As the market begins to stabilise again, let’s take a look into what has been happening and take a glance into the future to see what the forecast will be for the rest of 2024.

Housing prices

In 2023, the momentum of the housing market rapidly dropped after seeing a boost during the lockdown periods. Houses that were flying off the market suddenly stagnated. During lockdown, houses were snapped up quickly and house prices rose solidly. This was influenced by a changing perspective on the world. Many people wanted their homes to be places they enjoyed, with lots of space to work and relax, as well as having plenty of outdoor space.

2023 saw that momentum slow down with the cost of living crisis rearing its ugly head. As a result of that plus mortgage rates rising, the house prices started to fall again. Some lenders reported an 18% drop in prices.

This year, however, has proven to look a bit more positive. The Nationwide house price index suggested that the average house price in February had risen to £260,420. This is a 0.7% increase on the previous month and 1.2% on the year before, making it the first annual price rise in over a year.

There is cautious optimism for house prices as 2024 continues. Experts expect that the market will experience very slow growth as the year progresses and prices rise. This is likely to be minimal, the opposite of previous years.

Mortgage rates

As of May 2024, the Bank of England has held interest rates at 5.25% which is a record high for 16 years. The aim of keeping interest rates high is to control the inflation boom that is occurring.
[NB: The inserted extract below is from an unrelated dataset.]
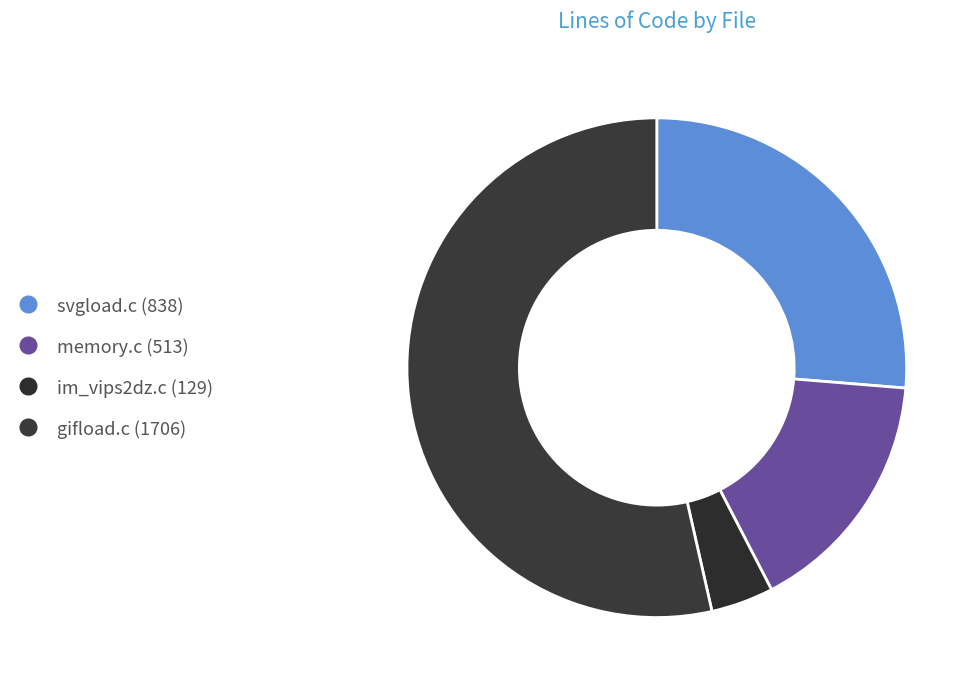

Combined, do gifload.c and im_vips2dz.c account for over 50%?

Yes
By discouraging borrowing, people will spend less and therefore demand will reduce, bringing inflation down.

The Bank of England hasn’t ruled out dropping interest rates to be more on target with its 2% goal, however, they have said there isn’t enough evidence to prove that it is the right time to do so now.

Most homeowners have fixed-rate mortgages, so the threat of higher interest rates isn’t as imminent. However, those who are looking to buy a house or remortgage will be. It is expected that 1.6 million deals will expire across 2024, meaning lots of people will be looking to make a new one or tighten their belts again.

Some lenders such as HSBC have started to lower their mortgage deals which could spark a price war across the high street in favour of the customers.